SOURCE DATA: Begin

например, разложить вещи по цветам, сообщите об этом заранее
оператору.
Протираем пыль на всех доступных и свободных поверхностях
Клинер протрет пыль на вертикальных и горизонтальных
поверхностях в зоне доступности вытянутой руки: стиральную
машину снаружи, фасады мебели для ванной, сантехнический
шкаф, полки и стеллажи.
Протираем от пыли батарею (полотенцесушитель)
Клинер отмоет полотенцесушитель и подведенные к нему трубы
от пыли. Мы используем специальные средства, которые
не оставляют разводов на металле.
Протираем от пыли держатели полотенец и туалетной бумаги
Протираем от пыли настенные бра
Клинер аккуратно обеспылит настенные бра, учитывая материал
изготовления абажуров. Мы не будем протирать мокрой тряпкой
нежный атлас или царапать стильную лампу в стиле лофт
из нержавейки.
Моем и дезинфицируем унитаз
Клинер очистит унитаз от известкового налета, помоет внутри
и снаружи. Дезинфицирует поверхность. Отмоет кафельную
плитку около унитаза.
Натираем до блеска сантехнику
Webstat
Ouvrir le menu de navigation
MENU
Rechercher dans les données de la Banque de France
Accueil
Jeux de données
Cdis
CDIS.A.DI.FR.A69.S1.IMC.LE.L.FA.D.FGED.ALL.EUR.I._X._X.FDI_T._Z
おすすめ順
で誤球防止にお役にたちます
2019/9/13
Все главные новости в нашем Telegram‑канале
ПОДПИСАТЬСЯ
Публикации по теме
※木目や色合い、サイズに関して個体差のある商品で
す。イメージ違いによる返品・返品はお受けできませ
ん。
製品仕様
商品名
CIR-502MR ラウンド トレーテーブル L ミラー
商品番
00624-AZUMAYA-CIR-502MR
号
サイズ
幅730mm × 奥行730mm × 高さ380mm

SOURCE DATA: End
SOURCE DATA: Begin

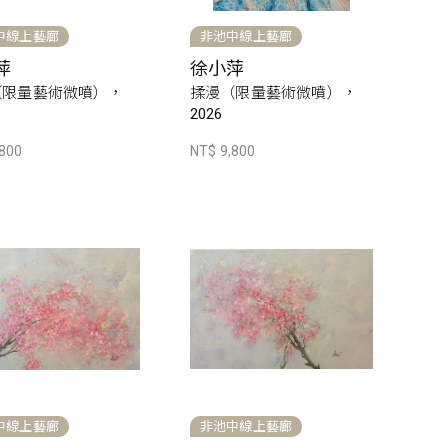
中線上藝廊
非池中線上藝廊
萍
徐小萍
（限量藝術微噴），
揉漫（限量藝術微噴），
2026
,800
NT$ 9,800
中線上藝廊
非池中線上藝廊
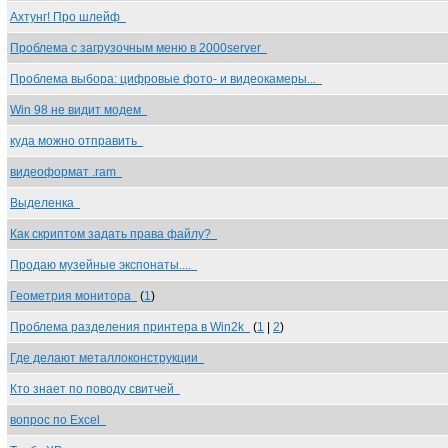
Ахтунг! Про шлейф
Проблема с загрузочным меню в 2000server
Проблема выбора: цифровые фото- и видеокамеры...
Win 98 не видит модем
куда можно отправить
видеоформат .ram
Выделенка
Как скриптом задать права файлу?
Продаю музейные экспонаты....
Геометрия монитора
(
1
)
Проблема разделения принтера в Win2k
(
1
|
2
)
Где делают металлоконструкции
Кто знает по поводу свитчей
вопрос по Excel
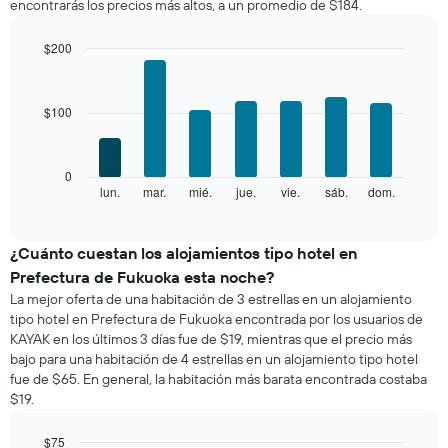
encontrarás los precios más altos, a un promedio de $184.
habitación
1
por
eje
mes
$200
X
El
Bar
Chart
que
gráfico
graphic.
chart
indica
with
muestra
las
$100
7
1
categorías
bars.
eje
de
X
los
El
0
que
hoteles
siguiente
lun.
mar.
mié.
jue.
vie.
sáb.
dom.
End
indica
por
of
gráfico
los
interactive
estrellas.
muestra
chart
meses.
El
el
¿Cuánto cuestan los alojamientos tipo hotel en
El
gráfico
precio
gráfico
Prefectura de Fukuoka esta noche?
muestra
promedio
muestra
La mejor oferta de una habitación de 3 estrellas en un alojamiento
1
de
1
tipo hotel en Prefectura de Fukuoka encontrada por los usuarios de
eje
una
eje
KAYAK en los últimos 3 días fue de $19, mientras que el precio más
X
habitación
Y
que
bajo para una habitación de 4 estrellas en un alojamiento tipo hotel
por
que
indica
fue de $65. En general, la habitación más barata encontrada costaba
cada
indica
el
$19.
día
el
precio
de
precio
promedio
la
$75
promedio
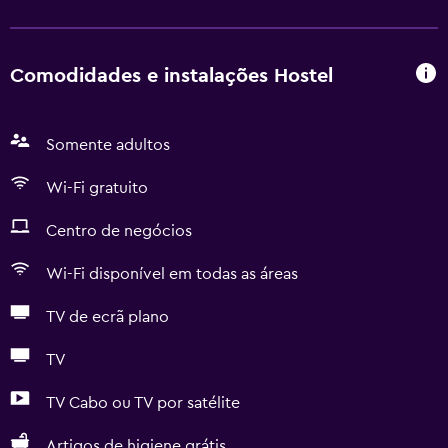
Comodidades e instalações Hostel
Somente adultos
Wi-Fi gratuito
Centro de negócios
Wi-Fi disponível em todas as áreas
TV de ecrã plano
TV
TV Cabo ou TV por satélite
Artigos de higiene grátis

SOURCE DATA: End
SOURCE DATA: Begin

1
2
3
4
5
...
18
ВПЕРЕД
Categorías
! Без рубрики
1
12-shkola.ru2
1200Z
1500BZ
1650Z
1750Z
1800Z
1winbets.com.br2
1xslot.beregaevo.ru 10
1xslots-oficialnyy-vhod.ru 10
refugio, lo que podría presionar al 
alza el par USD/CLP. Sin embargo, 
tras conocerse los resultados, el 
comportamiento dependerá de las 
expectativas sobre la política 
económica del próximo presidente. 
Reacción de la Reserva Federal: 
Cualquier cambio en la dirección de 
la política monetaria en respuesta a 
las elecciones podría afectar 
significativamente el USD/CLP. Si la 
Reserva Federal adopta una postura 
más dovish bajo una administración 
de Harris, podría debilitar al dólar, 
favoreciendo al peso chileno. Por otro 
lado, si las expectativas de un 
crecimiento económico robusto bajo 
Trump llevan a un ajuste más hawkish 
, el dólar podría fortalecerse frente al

SOURCE DATA: End

BRIEF>
Everything from the line with "tras conocerse los resultados, el" through the line with "las elecciones podría afectar" should be written out exactly as it appears above, end lines included, and nothing outside that range.

RESPONSE FOR THIS EXERCISE>
tras conocerse los resultados, el 
comportamiento dependerá de las 
expectativas sobre la política 
económica del próximo presidente. 
Reacción de la Reserva Federal: 
Cualquier cambio en la dirección de 
la política monetaria en respuesta a 
las elecciones podría afectar 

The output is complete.